REQUEST: Write out the passage below about biofuels policy and corn prices word for word, keeping every sentence and punctuation mark unchanged.
* Start SELECTED EXCERPT *
A week ago Monday, we had a story from an economist that was claiming that federal biofuels policy is boosting corn prices tremendously to the advantage of a "relatively small number of grain producers- mostly in the midwest." That did not set well with one Panhandle grain producer who fired back to us in response, "This economist bozo seems to be in the running to be in the group whose motto is "Figures can lie and Liars can figure". Most economists want to blame ethanol for every woe possible, but they do not want to face reality that exports are way up. Most economists also recognize that when something has been depressed, corn prices, etc., they will rebound above the stability level in a sine wave type of movement. Also, on his comment that the prices are going to a relative few, where has he been? There are danged few farmers left. If he thinks farming is so easy and a gravy train like being an economist, he can come and join us."
* End SELECTED EXCERPT *
* Start RAW DATA *
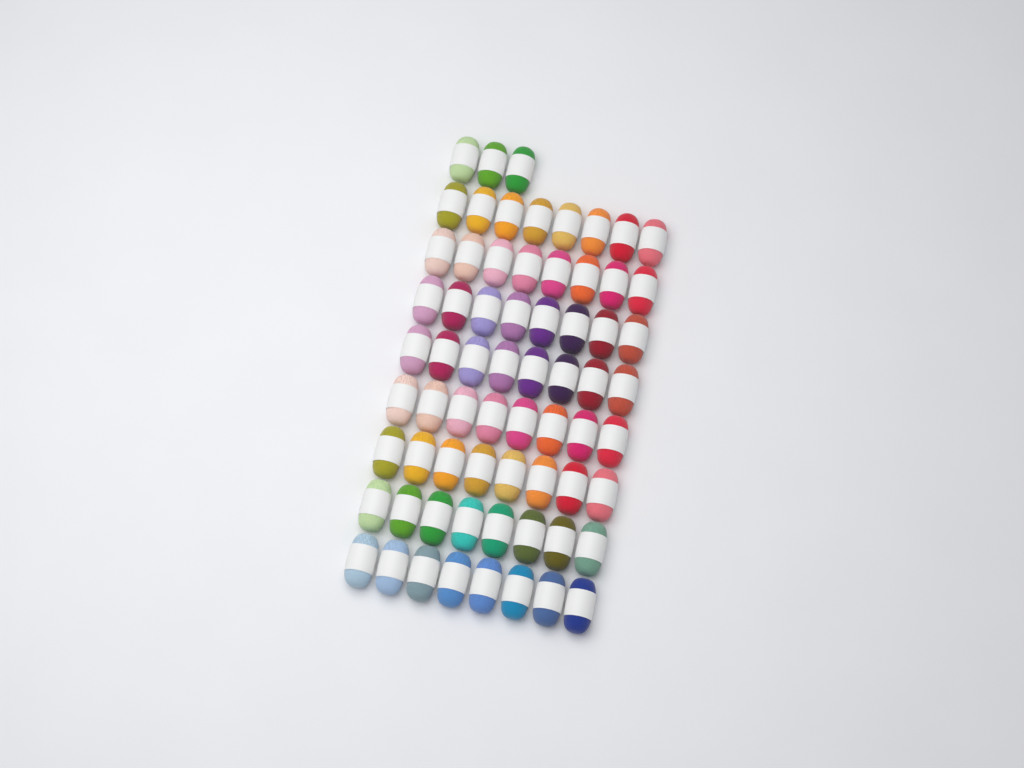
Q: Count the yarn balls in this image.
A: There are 67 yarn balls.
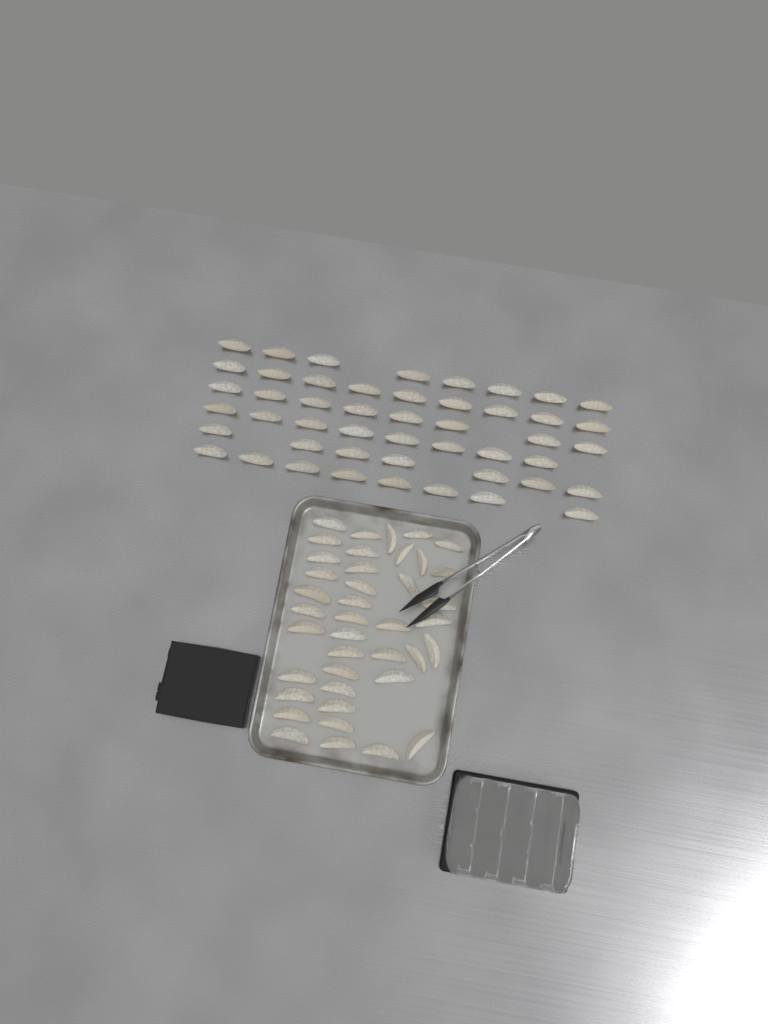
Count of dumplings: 88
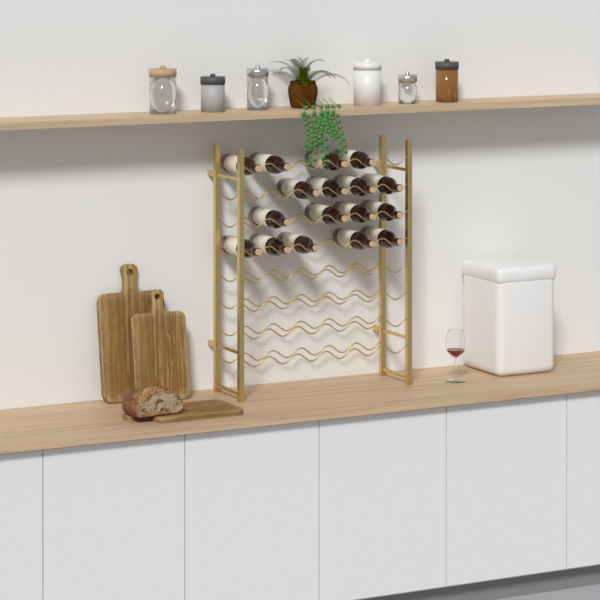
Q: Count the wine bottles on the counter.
* End RAW DATA *
OUTPUT FOR THIS TASK:
A week ago Monday, we had a story from an economist that was claiming that federal biofuels policy is boosting corn prices tremendously to the advantage of a "relatively small number of grain producers- mostly in the midwest." That did not set well with one Panhandle grain producer who fired back to us in response, "This economist bozo seems to be in the running to be in the group whose motto is "Figures can lie and Liars can figure". Most economists want to blame ethanol for every woe possible, but they do not want to face reality that exports are way up. Most economists also recognize that when something has been depressed, corn prices, etc., they will rebound above the stability level in a sine wave type of movement. Also, on his comment that the prices are going to a relative few, where has he been? There are danged few farmers left. If he thinks farming is so easy and a gravy train like being an economist, he can come and join us."